C’est le sens du premier article de son projet de loi «pour la confiance dans l’institution judiciaire», présenté en Conseil des ministres mercredi, qui modifie la loi sur la presse. Les captations sonores et audiovisuelles, aujourd’hui strictement interdites à l’ouverture de l’audience, pourraient être autorisées «pour un motif d’intérêt public en vue de sa diffusion».

«Une bonne idée», reconnaît le Syndicat de la Magistrature. «On entend complètement cette critique adressée à l’autorité judiciaire»: la matière «complexe», le vocabulaire «inaudible», dit Sarah Massoud, secrétaire nationale. «Mais on est dubitatifs sur la manière dont ça va être décliné», le dispositif aurait «mérité une expérimentation».

«L’intérêt public» est une notion «hyper large», s’inquiète de son côté Ludovic Friat, secrétaire général de l’Union syndicale de la magistrature. «Le risque c’est que ce soit à l’appréciation du ministre», l’actuel ou un autre, «qui peut en faire un outil de communication politique».

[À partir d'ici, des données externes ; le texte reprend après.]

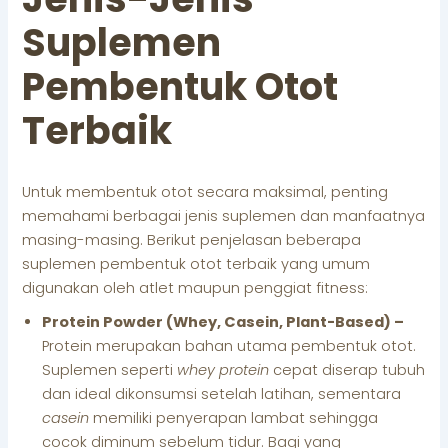
Suplemen
Pembentuk Otot
Terbaik
Untuk membentuk otot secara maksimal, penting
memahami berbagai jenis suplemen dan manfaatnya
masing-masing. Berikut penjelasan beberapa
suplemen pembentuk otot terbaik yang umum
digunakan oleh atlet maupun penggiat fitness:
Protein Powder (Whey, Casein, Plant-Based) –
Protein merupakan bahan utama pembentuk otot.
Suplemen seperti
whey protein
cepat diserap tubuh
dan ideal dikonsumsi setelah latihan, sementara
casein
memiliki penyerapan lambat sehingga
cocok diminum sebelum tidur. Bagi yang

«Je veux tout sauf du trash»

Côté Chancellerie, on soutient que la sélection des audiences qui passeront à la télévision – cours d’assises, tribunaux correctionnels, mais aussi des audiences civiles, comme les procédures de divorce – se fera avec les juridictions. Quant au coût, il sera pris en charge par le diffuseur – «le ministère de la justice ne dépensera pas un euro», promet-on.

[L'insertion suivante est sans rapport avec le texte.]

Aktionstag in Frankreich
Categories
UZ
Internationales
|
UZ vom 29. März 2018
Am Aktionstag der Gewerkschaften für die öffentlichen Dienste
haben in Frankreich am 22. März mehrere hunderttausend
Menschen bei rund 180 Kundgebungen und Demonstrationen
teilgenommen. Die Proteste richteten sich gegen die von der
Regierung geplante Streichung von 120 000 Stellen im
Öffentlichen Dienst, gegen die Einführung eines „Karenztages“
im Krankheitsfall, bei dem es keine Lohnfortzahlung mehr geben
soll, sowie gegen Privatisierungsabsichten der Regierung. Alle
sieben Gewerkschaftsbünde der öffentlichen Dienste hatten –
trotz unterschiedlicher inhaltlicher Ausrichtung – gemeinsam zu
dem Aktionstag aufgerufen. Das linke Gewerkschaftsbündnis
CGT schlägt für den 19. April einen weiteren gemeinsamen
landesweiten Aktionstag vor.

La piste pour l’instant privilégiée serait celle d’un programme hebdomadaire: une audience, accompagnée d’un décryptage de magistrat et d’avocat. «Je veux tout sauf du trash», promet Dupond-Moretti à ceux, nombreux, qui craignent une «justice spectacle». «J’ai peur du voyeurisme, qu’on vienne chercher le croustillant», reconnaît Caroline Nisand, procureure d’Evry, près de Paris, pourtant favorable à ce que «la justice se montre», et que les gens comprennent «combien c’est dur de juger». «Il y aura sûrement des dérives... mais les avantages seront infiniment plus satisfaisants», estime quand à lui Denis Salas, président de l’association française pour l’histoire de la justice.

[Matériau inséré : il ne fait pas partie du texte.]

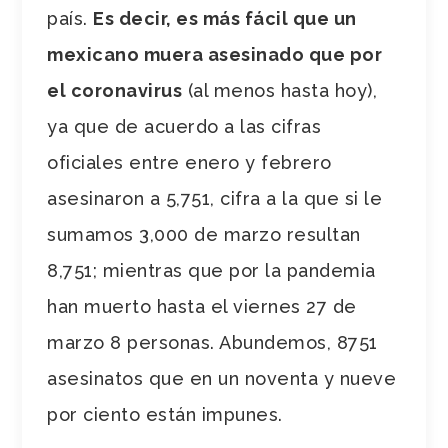
país.
Es decir, es más fácil que un
mexicano muera asesinado que por
el coronavirus
(al menos hasta hoy),
ya que de acuerdo a las cifras
oficiales entre enero y febrero
asesinaron a 5,751, cifra a la que si le
sumamos 3,000 de marzo resultan
8,751; mientras que por la pandemia
han muerto hasta el viernes 27 de
marzo 8 personas. Abundemos, 8751
asesinatos que en un noventa y nueve
por ciento están impunes.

Les audiences non publiques ne pourront être filmées qu’avec l’accord des parties. En audience publique par contre, les personnes jugées n’auront pas le droit de s’opposer au tournage, mais pourront demander à ne pas être reconnues. La diffusion ne sera possible qu’une fois l’affaire définitivement jugée, et pendant cinq ans maximum.

«Sérénité absolue»

Des garanties insuffisantes en terme de «respect de la vie privée», juge le président du Conseil national des barreaux Jérôme Gavaudan, qui dit les avocats «réservés». «Les instants d’audience les plus forts, les plus constructifs, ceux qui à un moment donné font basculer un procès» exigent «une sérénité absolue», martèle de son côté Me Marie Dosé, grande habituée des assises. «S’il y en a bien un qui le sait, c’est le Garde des Sceaux», dit-elle de celui qui a passé 30 ans à parcourir les cours d’assises en tant qu’avocat.

De la «nuisance plutôt que de la transparence», abonde Virginie Sauvat-Bourland, avocate à Marseille, qui s’inquiète comme beaucoup que le naturel se perde, que certains s’autocensurent ou surjouent. Les caméras entrent déjà exceptionnellement dans les salles d’audiences, pour des reportages, et pour la «constitution d’archives historiques». Comme une dizaine d’autres grands procès, celui des attentats jihadistes de janvier 2015 à l’automne a été intégralement filmé – mais pas diffusé.

En 2019, Patrice Spinosi avait plaidé pour l’abrogation de l’interdiction «surannée» de filmer – sans succès – devant le Conseil constitutionnel, où les audiences sont retransmises en direct sur Internet.

La caméra, «vous n’y pensez pas une seconde», assure l’avocat, persuadé que les procès n’en seront pas perturbés. «C’est pas de la téléréalité, il ne va pas y avoir une équipe de télévision qui va tourner autour des témoins».